Can you render the lines from the start of the entries up to and including the line with "Poliüretan Havuz İzolasyonu" as a Markdown table with columns n and Line, one row per line, skipping blank lines?

[[ LISTED RECORDS open ]]

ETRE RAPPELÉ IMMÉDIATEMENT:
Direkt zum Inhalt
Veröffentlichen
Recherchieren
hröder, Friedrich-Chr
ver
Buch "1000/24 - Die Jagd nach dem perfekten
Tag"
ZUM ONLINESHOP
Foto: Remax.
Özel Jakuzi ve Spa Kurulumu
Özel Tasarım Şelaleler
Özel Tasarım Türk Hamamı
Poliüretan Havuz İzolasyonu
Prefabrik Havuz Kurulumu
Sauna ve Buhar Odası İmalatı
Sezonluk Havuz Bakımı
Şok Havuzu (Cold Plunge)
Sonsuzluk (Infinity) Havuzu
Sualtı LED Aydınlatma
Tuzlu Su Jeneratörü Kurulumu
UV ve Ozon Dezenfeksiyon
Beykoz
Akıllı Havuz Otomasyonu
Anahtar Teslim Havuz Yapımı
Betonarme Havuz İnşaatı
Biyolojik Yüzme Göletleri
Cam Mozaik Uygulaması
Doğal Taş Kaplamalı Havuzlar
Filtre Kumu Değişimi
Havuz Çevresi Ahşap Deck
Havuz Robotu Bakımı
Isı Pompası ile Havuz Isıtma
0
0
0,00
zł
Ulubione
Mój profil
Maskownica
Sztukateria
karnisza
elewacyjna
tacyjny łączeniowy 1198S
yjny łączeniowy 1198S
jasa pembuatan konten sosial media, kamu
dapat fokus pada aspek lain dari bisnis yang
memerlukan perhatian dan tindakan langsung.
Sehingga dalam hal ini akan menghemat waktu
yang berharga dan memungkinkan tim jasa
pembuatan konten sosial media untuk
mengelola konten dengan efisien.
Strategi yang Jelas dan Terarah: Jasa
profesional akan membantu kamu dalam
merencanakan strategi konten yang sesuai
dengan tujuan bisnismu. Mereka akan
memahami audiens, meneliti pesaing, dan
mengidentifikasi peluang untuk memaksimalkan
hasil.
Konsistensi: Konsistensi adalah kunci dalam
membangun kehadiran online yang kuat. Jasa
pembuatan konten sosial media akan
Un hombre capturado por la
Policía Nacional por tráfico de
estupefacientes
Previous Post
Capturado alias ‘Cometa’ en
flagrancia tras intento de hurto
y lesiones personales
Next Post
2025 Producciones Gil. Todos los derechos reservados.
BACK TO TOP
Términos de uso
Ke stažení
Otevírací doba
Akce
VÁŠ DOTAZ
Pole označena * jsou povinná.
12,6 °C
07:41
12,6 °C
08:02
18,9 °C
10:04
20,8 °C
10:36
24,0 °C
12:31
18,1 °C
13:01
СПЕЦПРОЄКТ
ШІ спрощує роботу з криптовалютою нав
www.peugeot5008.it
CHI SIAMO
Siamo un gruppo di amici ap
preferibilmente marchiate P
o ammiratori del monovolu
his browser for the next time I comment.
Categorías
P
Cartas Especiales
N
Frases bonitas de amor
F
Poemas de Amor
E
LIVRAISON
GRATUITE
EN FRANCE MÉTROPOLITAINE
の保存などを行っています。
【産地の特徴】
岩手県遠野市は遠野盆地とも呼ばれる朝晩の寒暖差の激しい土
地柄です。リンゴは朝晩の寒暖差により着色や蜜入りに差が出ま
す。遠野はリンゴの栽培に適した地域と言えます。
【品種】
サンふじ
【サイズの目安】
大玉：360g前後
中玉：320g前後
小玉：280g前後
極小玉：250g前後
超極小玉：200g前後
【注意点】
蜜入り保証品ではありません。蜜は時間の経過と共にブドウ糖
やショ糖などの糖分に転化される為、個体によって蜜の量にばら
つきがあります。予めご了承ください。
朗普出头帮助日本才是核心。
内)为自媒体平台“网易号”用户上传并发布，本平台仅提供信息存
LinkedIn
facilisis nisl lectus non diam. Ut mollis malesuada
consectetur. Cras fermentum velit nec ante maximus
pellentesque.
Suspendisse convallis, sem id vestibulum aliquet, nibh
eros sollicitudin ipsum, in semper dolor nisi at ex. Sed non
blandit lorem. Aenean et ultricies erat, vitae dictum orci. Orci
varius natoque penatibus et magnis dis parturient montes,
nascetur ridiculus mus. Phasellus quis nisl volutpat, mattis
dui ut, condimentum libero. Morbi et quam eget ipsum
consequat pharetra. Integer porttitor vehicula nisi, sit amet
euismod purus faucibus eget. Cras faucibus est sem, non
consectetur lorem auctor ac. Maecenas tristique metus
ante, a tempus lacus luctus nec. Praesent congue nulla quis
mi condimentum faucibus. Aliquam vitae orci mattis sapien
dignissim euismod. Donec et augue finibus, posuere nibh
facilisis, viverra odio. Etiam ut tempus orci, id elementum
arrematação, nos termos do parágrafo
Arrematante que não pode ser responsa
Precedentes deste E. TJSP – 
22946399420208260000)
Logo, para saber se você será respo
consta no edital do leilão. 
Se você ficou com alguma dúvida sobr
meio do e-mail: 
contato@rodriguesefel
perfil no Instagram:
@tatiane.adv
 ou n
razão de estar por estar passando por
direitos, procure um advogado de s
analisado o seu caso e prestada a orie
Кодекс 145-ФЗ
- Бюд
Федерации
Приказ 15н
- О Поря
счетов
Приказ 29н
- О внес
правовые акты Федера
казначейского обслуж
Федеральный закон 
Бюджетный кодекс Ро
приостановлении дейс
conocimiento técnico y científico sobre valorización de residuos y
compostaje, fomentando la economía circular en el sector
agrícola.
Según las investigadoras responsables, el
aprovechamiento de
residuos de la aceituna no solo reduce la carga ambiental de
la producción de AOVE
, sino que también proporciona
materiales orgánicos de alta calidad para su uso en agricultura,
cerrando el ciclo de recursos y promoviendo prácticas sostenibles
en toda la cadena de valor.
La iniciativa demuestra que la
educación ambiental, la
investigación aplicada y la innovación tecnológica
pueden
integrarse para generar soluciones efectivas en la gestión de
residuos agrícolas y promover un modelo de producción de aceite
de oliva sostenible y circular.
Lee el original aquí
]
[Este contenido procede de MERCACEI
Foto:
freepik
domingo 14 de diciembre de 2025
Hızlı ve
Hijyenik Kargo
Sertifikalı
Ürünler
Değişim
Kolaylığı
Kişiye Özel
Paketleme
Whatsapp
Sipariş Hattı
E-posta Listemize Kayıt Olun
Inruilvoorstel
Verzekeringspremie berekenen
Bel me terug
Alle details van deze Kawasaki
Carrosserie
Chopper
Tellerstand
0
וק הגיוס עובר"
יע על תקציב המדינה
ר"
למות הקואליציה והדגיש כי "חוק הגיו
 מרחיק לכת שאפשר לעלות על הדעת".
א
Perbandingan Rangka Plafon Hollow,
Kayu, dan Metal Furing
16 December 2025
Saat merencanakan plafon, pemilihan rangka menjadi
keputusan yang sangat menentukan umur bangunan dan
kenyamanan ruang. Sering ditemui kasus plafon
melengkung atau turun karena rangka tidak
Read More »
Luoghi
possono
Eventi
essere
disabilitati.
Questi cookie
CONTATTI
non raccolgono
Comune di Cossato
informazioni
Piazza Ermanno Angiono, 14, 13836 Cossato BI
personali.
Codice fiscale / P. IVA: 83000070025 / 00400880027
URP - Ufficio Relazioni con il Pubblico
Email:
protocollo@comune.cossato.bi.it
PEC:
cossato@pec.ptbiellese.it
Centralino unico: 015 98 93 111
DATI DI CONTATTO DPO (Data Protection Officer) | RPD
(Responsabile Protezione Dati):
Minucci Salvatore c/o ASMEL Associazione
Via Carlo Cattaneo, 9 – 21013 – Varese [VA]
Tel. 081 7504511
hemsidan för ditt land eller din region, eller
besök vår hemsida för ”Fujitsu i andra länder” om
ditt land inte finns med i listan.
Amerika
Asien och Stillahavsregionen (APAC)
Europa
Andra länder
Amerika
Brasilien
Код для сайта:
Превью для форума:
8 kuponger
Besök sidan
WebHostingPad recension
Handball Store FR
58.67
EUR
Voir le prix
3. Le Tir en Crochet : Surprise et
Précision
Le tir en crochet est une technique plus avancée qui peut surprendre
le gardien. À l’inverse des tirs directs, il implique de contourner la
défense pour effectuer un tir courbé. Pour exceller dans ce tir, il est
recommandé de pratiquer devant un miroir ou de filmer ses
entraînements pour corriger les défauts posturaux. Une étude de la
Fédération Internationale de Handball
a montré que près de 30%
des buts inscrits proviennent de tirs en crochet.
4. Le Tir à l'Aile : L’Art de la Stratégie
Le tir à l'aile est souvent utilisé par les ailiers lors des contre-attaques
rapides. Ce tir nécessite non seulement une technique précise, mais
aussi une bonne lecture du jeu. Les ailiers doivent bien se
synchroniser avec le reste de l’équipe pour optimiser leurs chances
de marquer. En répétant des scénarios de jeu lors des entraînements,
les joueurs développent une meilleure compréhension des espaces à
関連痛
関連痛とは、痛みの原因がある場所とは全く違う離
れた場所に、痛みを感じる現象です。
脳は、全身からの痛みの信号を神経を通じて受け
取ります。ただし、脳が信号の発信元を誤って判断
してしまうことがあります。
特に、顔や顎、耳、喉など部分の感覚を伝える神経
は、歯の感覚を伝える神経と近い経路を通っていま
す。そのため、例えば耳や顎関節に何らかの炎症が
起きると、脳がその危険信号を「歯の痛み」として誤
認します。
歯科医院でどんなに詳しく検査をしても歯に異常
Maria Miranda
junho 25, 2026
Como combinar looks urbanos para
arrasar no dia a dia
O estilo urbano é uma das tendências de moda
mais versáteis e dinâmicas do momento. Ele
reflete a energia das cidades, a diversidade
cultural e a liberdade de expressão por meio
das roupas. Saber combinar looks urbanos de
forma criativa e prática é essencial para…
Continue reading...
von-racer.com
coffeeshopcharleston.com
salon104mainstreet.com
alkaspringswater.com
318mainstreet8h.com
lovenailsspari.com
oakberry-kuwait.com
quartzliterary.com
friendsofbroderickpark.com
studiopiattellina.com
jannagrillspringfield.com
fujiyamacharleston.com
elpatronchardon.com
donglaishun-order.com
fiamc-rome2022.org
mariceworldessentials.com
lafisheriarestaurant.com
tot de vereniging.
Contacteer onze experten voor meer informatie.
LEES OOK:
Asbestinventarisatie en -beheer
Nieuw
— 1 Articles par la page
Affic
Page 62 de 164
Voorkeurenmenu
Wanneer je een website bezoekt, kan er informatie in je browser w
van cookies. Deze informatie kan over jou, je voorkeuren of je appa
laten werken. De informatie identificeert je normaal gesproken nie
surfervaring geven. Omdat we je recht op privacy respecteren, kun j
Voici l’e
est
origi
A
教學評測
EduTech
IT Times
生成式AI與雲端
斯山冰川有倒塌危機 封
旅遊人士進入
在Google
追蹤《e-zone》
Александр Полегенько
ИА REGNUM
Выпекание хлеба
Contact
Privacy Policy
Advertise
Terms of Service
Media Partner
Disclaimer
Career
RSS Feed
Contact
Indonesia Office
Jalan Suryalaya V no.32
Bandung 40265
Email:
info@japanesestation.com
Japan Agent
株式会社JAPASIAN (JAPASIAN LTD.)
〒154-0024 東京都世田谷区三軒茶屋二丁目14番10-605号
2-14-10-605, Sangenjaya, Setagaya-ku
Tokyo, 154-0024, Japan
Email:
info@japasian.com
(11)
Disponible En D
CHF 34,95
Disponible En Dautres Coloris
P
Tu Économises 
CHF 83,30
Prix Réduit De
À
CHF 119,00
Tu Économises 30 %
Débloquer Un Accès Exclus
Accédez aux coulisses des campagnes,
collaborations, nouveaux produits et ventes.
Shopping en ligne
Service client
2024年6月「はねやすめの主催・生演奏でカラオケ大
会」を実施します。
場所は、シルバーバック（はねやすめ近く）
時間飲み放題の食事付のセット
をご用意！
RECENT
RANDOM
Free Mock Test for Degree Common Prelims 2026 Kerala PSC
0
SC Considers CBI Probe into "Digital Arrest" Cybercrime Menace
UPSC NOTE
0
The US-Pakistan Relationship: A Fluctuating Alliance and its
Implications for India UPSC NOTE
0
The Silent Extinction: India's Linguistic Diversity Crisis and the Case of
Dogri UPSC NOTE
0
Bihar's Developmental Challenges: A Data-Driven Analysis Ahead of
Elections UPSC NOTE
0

[[ LISTED RECORDS closed ]]

> _RESPONSE BELOW_
| n | Line |
|---|---|
| 1 | ETRE RAPPELÉ IMMÉDIATEMENT: |
| 2 | Direkt zum Inhalt |
| 3 | Veröffentlichen |
| 4 | Recherchieren |
| 5 | hröder, Friedrich-Chr |
| 6 | ver |
| 7 | Buch "1000/24 - Die Jagd nach dem perfekten |
| 8 | Tag" |
| 9 | ZUM ONLINESHOP |
| 10 | Foto: Remax. |
| 11 | Özel Jakuzi ve Spa Kurulumu |
| 12 | Özel Tasarım Şelaleler |
| 13 | Özel Tasarım Türk Hamamı |
| 14 | Poliüretan Havuz İzolasyonu |